_Work to complete:_ Retype the records word for word. Skip every image.

[Page-level text extractions]
>>>

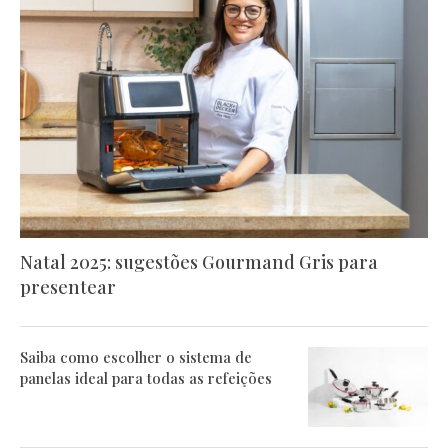
Natal 2025: sugestões Gourmand Gris para
presentear
Saiba como escolher o sistema de
panelas ideal para todas as refeições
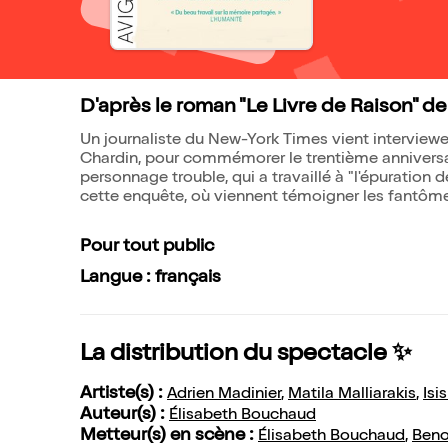
D'après le roman "Le Livre de Raison" de
Un journaliste du New-York Times vient interviewer
Chardin, pour commémorer le trentième anniversai
personnage trouble, qui a travaillé à "l'épuration
cette enquête, où viennent témoigner les fantômes 
Pour tout public
Langue : français
La distribution du spectacle ✨
Artiste(s) :
Adrien Madinier
,
Matila Malliarakis
,
Isi
Auteur(s) :
Élisabeth Bouchaud
Metteur(s) en scène :
Élisabeth Bouchaud
,
Beno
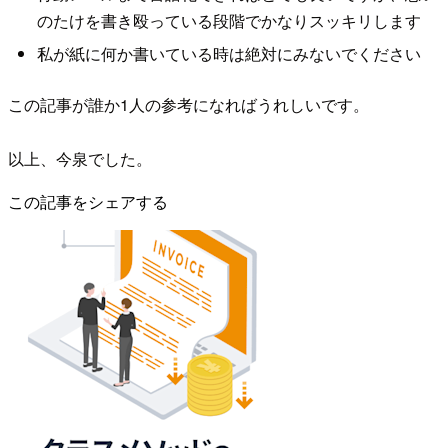
のたけを書き殴っている段階でかなりスッキリします
私が紙に何か書いている時は絶対にみないでください
この記事が誰か1人の参考になればうれしいです。
以上、今泉でした。
この記事をシェアする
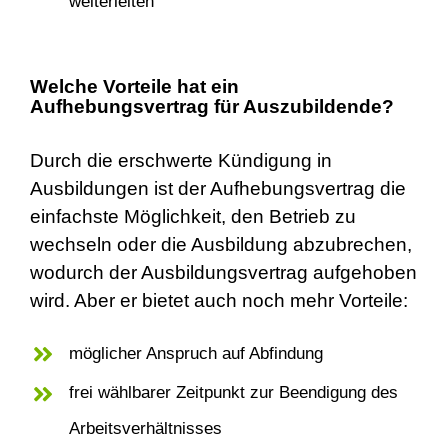
weiterleiten
Welche Vorteile hat ein
Aufhebungsvertrag für Auszubildende?
Durch die erschwerte Kündigung in
Ausbildungen ist der Aufhebungsvertrag die
einfachste Möglichkeit, den Betrieb zu
wechseln oder die Ausbildung abzubrechen,
wodurch der Ausbildungsvertrag aufgehoben
wird. Aber er bietet auch noch mehr Vorteile:
möglicher Anspruch auf Abfindung
frei wählbarer Zeitpunkt zur Beendigung des
Arbeitsverhältnisses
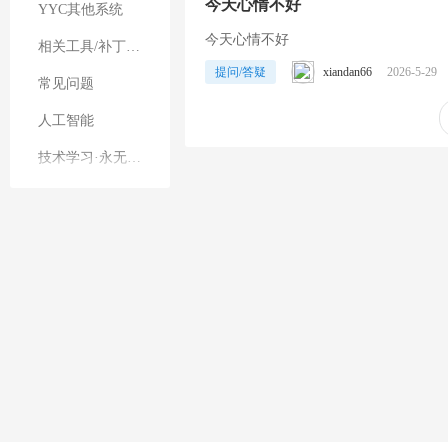
今天心情不好
YYC其他系统
今天心情不好
相关工具/补丁其他
提问/答疑
xiandan66
2026-5-29
常见问题
人工智能
技术学习·永无止境
其他业务
直播礼物特效
站务管理
平台公告
建议反馈
案例展示
软件需求墙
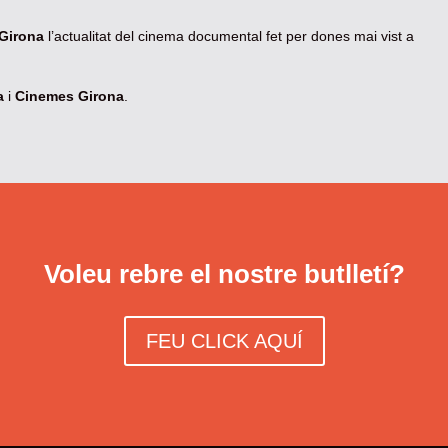
Girona
l’actualitat del cinema documental fet per dones mai vist a
a
i
Cinemes Girona
.
Voleu rebre el nostre butlletí?
FEU CLICK AQUÍ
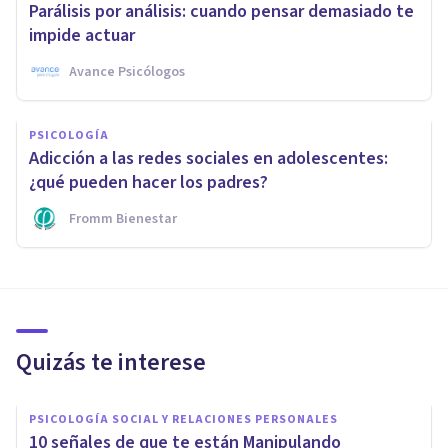
Parálisis por análisis: cuando pensar demasiado te
impide actuar
Avance Psicólogos
PSICOLOGÍA
Adicción a las redes sociales en adolescentes:
¿qué pueden hacer los padres?
Fromm Bienestar
Quizás te interese
PSICOLOGÍA SOCIAL Y RELACIONES PERSONALES
10 señales de que te están Manipulando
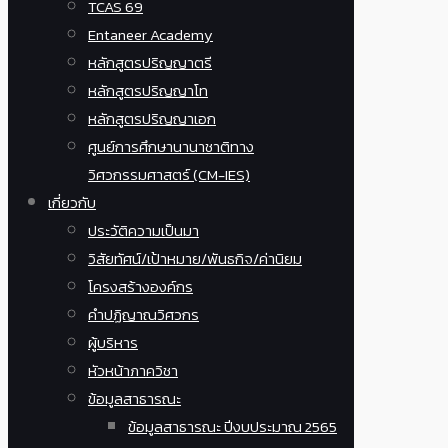
TCAS 69
Entaneer Academy
หลักสูตรปริญญาตรี
หลักสูตรปริญญาโท
หลักสูตรปริญญาเอก
ศูนย์การศึกษานานาชาติทาง
วิศวกรรมศาสตร์ (CM-IES)
เกี่ยวกับ
ประวัติความเป็นมา
วิสัยทัศน์/เป้าหมาย/พันธกิจ/ค่านิยม
โครงสร้างองค์กร
คำปฏิญาณวิศวกร
ผู้บริหาร
หัวหน้าภาควิชา
ข้อมูลสาธารณะ
ข้อมูลสาธารณะ ปีงบประมาณ 2565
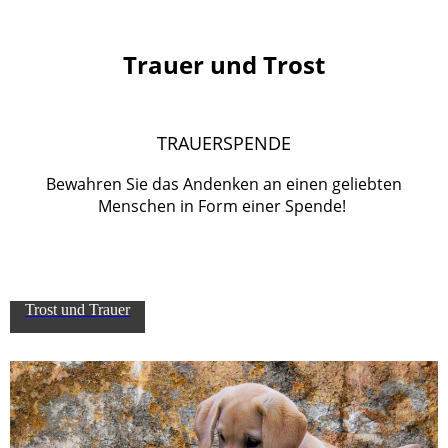
Trauer und Trost
TRAUERSPENDE
Bewahren Sie das Andenken an einen geliebten
Menschen in Form einer Spende!
Trost und Trauer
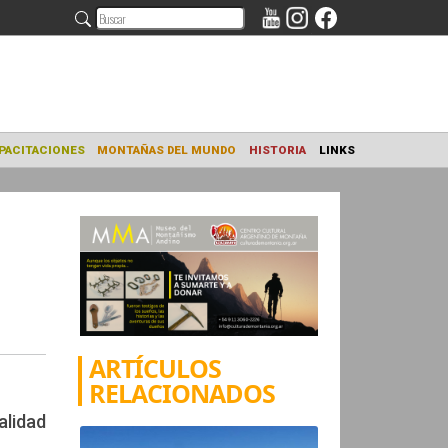
NAMIENTO
CAPACITACIONES
MONTAÑAS DEL MUNDO
HISTORIA
ARTÍCULOS
RELACIONADOS
alidad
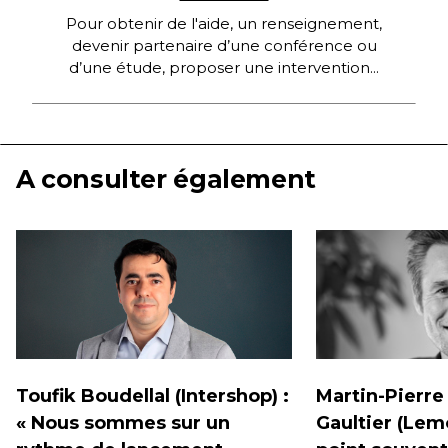
Pour obtenir de l'aide, un renseignement,
devenir partenaire d’une conférence ou
d’une étude, proposer une intervention...
A consulter également
Toufik Boudellal (Intershop) :
Martin-Pierre
« Nous sommes sur un
Gaultier (Lem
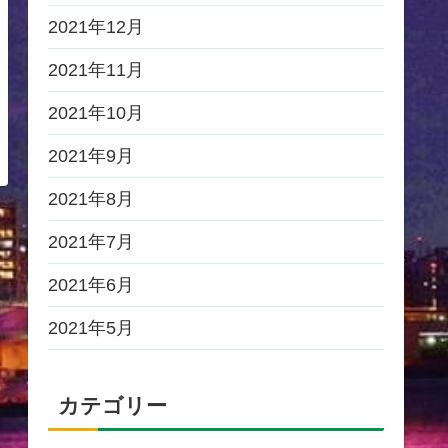
2021年12月
2021年11月
2021年10月
2021年9月
2021年8月
2021年7月
2021年6月
2021年5月
カテゴリー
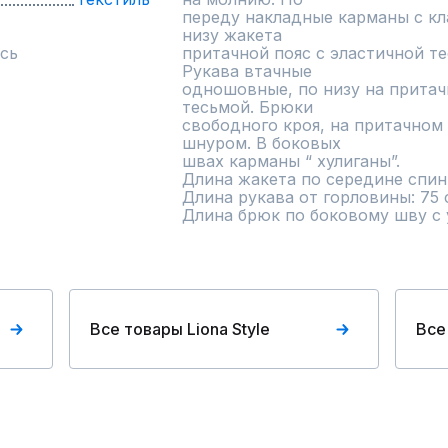
переду накладные карманы с кла
низу жакета

сь
притачной пояс с эластичной те
Рукава втачные

одношовные, по низу на притач
тесьмой. Брюки

свободного кроя, на притачном 
шнуром. В боковых

швах карманы “ хулиганы”.

Длина жакета по середине спинки
Длина рукава от горловины: 75 с
Длина брюк по боковому шву с у
Все товары Liona Style
Все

<<<

_Solution to the problem:_
Natal 2025: sugestões Gourmand Gris para
presentear
Saiba como escolher o sistema de
panelas ideal para todas as refeições
D'après le roman "Le Livre de Raison" de
Un journaliste du New-York Times vient interviewer
Chardin, pour commémorer le trentième anniversai
personnage trouble, qui a travaillé à "l'épuration
cette enquête, où viennent témoigner les fantômes 
Pour tout public
Langue : français
La distribution du spectacle ✨
Artiste(s) :
Adrien Madinier
,
Matila Malliarakis
,
Isi
Auteur(s) :
Élisabeth Bouchaud
Metteur(s) en scène :
Élisabeth Bouchaud
,
Beno
のたけを書き殴っている段階でかなりスッキリします
私が紙に何か書いている時は絶対にみないでください
この記事が誰か1人の参考になればうれしいです。
以上、今泉でした。
この記事をシェアする
weiterleiten
Welche Vorteile hat ein
Aufhebungsvertrag für Auszubildende?
Durch die erschwerte Kündigung in
Ausbildungen ist der Aufhebungsvertrag die
einfachste Möglichkeit, den Betrieb zu
wechseln oder die Ausbildung abzubrechen,
wodurch der Ausbildungsvertrag aufgehoben
wird. Aber er bietet auch noch mehr Vorteile:
möglicher Anspruch auf Abfindung
frei wählbarer Zeitpunkt zur Beendigung des
Arbeitsverhältnisses
今天心情不好
YYC其他系统
今天心情不好
相关工具/补丁其他
提问/答疑
xiandan66
2026-5-29
常见问题
人工智能
技术学习·永无止境
其他业务
直播礼物特效
站务管理
平台公告
建议反馈
案例展示
软件需求墙
Girona
l’actualitat del cinema documental fet per dones mai vist a
a
i
Cinemes Girona
.
Voleu rebre el nostre butlletí?
FEU CLICK AQUÍ
Parálisis por análisis: cuando pensar demasiado te
impide actuar
Avance Psicólogos
PSICOLOGÍA
Adicción a las redes sociales en adolescentes:
¿qué pueden hacer los padres?
Fromm Bienestar
Quizás te interese
PSICOLOGÍA SOCIAL Y RELACIONES PERSONALES
10 señales de que te están Manipulando
TCAS 69
Entaneer Academy
หลักสูตรปริญญาตรี
หลักสูตรปริญญาโท
หลักสูตรปริญญาเอก
ศูนย์การศึกษานานาชาติทาง
วิศวกรรมศาสตร์ (CM-IES)
เกี่ยวกับ
ประวัติความเป็นมา
วิสัยทัศน์/เป้าหมาย/พันธกิจ/ค่านิยม
โครงสร้างองค์กร
คำปฏิญาณวิศวกร
ผู้บริหาร
หัวหน้าภาควิชา
ข้อมูลสาธารณะ
ข้อมูลสาธารณะ ปีงบประมาณ 2565
Trauer und Trost
TRAUERSPENDE
Bewahren Sie das Andenken an einen geliebten
Menschen in Form einer Spende!
Trost und Trauer
NAMIENTO
CAPACITACIONES
MONTAÑAS DEL MUNDO
HISTORIA
ARTÍCULOS
RELACIONADOS
alidad
Pour obtenir de l'aide, un renseignement,
devenir partenaire d’une conférence ou
d’une étude, proposer une intervention...
A consulter également
Toufik Boudellal (Intershop) :
Martin-Pierre
« Nous sommes sur un
Gaultier (Lem
2021年12月
2021年11月
2021年10月
2021年9月
2021年8月
2021年7月
2021年6月
2021年5月
カテゴリー
переду накладные карманы с кла
низу жакета

сь
притачной пояс с эластичной те
Рукава втачные

одношовные, по низу на притач
тесьмой. Брюки

свободного кроя, на притачном 
шнуром. В боковых

швах карманы “ хулиганы”.

Длина жакета по середине спинки
Длина рукава от горловины: 75 с
Длина брюк по боковому шву с у
Все товары Liona Style
Все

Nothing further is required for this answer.